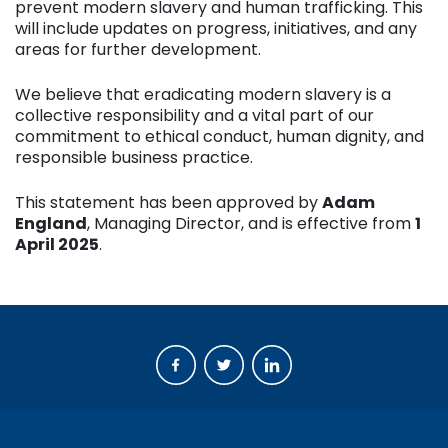
prevent modern slavery and human trafficking. This
will include updates on progress, initiatives, and any
areas for further development.
We believe that eradicating modern slavery is a
collective responsibility and a vital part of our
commitment to ethical conduct, human dignity, and
responsible business practice.
This statement has been approved by
Adam
England
, Managing Director, and is effective from
1
April 2025
.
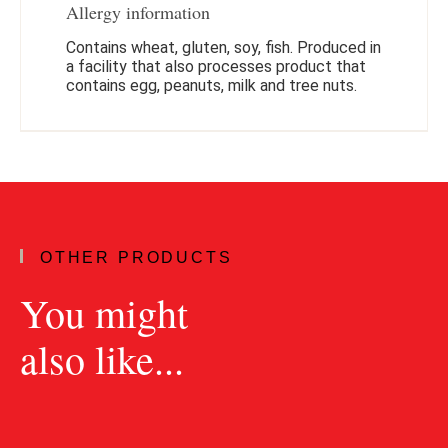
Allergy information
Contains wheat, gluten, soy, fish. Produced in
a facility that also processes product that
contains egg, peanuts, milk and tree nuts.
OTHER PRODUCTS
You might
also like...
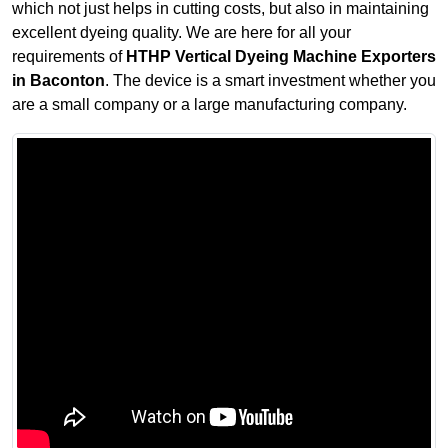
which not just helps in cutting costs, but also in maintaining
excellent dyeing quality. We are here for all your
requirements of
HTHP Vertical Dyeing Machine Exporters
in Baconton
. The device is a smart investment whether you
are a small company or a large manufacturing company.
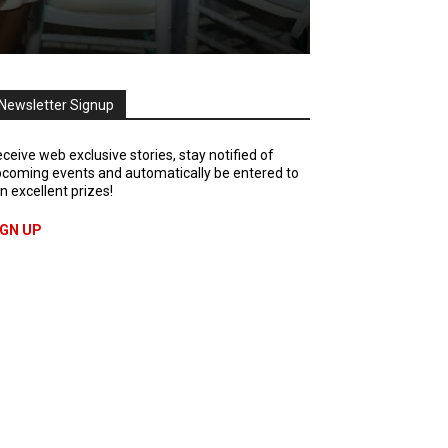
Newsletter Signup
ceive web exclusive stories, stay notified of
coming events and automatically be entered to
n excellent prizes!
IGN UP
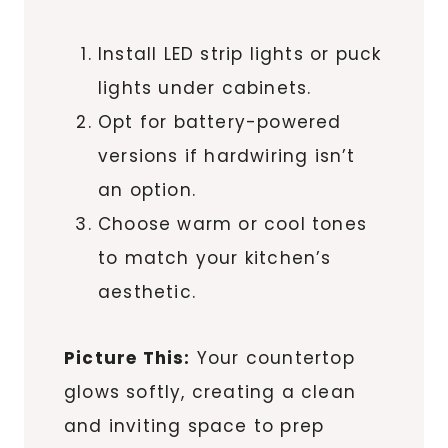
Install LED strip lights or puck
lights under cabinets.
Opt for battery-powered
versions if hardwiring isn’t
an option.
Choose warm or cool tones
to match your kitchen’s
aesthetic.
Picture This:
Your countertop
glows softly, creating a clean
and inviting space to prep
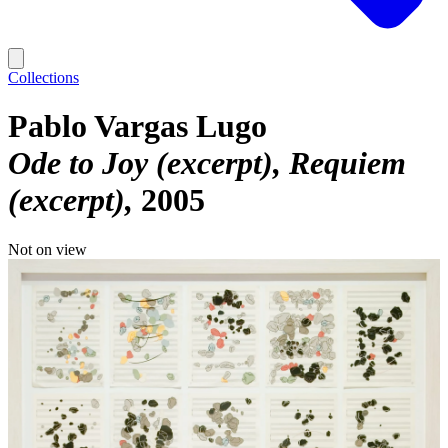
Collections
Pablo Vargas Lugo
Ode to Joy (excerpt), Requiem
(excerpt)
2005
Not on view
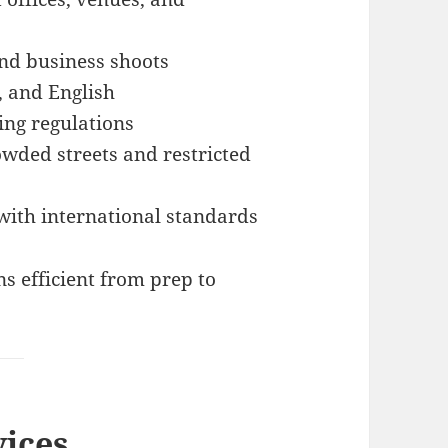
nd business shoots
, and English
ing regulations
owded streets and restricted
with international standards
s efficient from prep to
vices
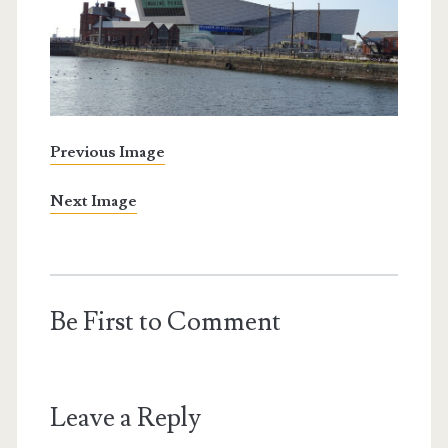
Previous Image
Next Image
Be First to Comment
Leave a Reply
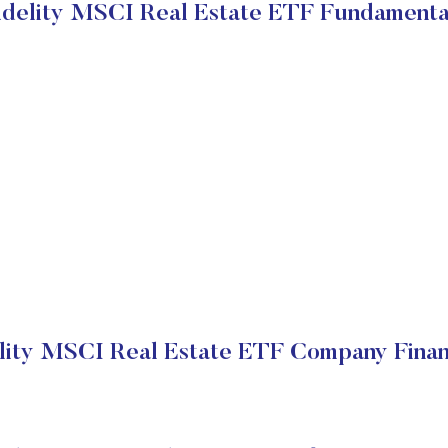
idelity MSCI Real Estate ETF Fundamenta
lity MSCI Real Estate ETF Company Finan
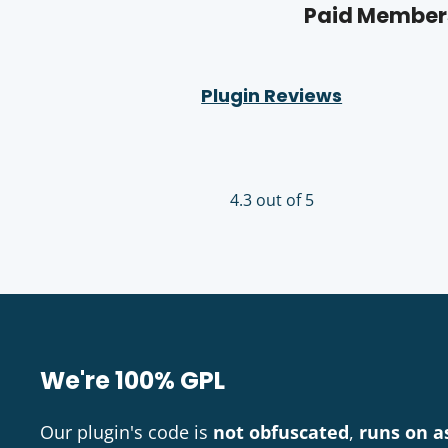
Paid Members
Plugin Reviews
4.3 out of 5
We're 100% GPL
Our plugin's code is
not obfuscated
,
runs on a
--------------------
Requirement
Can you extract every line of text from the items above, in order and unchanged, while leaving out the picture placeholders?

Your response
prevent modern slavery and human trafficking. This
will include updates on progress, initiatives, and any
areas for further development.
We believe that eradicating modern slavery is a
collective responsibility and a vital part of our
commitment to ethical conduct, human dignity, and
responsible business practice.
This statement has been approved by
Adam
England
, Managing Director, and is effective from
1
April 2025
.
Allergy information
Contains wheat, gluten, soy, fish. Produced in
a facility that also processes product that
contains egg, peanuts, milk and tree nuts.
OTHER PRODUCTS
You might
also like...
which not just helps in cutting costs, but also in maintaining
excellent dyeing quality. We are here for all your
requirements of
HTHP Vertical Dyeing Machine Exporters
in Baconton
. The device is a smart investment whether you
are a small company or a large manufacturing company.
Newsletter Signup
ceive web exclusive stories, stay notified of
coming events and automatically be entered to
n excellent prizes!
IGN UP
Install LED strip lights or puck
lights under cabinets.
Opt for battery-powered
versions if hardwiring isn’t
an option.
Choose warm or cool tones
to match your kitchen’s
aesthetic.
Picture This:
Your countertop
glows softly, creating a clean
and inviting space to prep
Collections
Pablo Vargas Lugo
Ode to Joy (excerpt), Requiem
(excerpt)
2005
Not on view
nd business shoots
, and English
ing regulations
owded streets and restricted
with international standards
s efficient from prep to
vices
Previous Image
Next Image
Be First to Comment
Leave a Reply
idelity MSCI Real Estate ETF Fundamenta
lity MSCI Real Estate ETF Company Finan
Paid Members
Plugin Reviews
4.3 out of 5
We're 100% GPL
Our plugin's code is
not obfuscated
,
runs on a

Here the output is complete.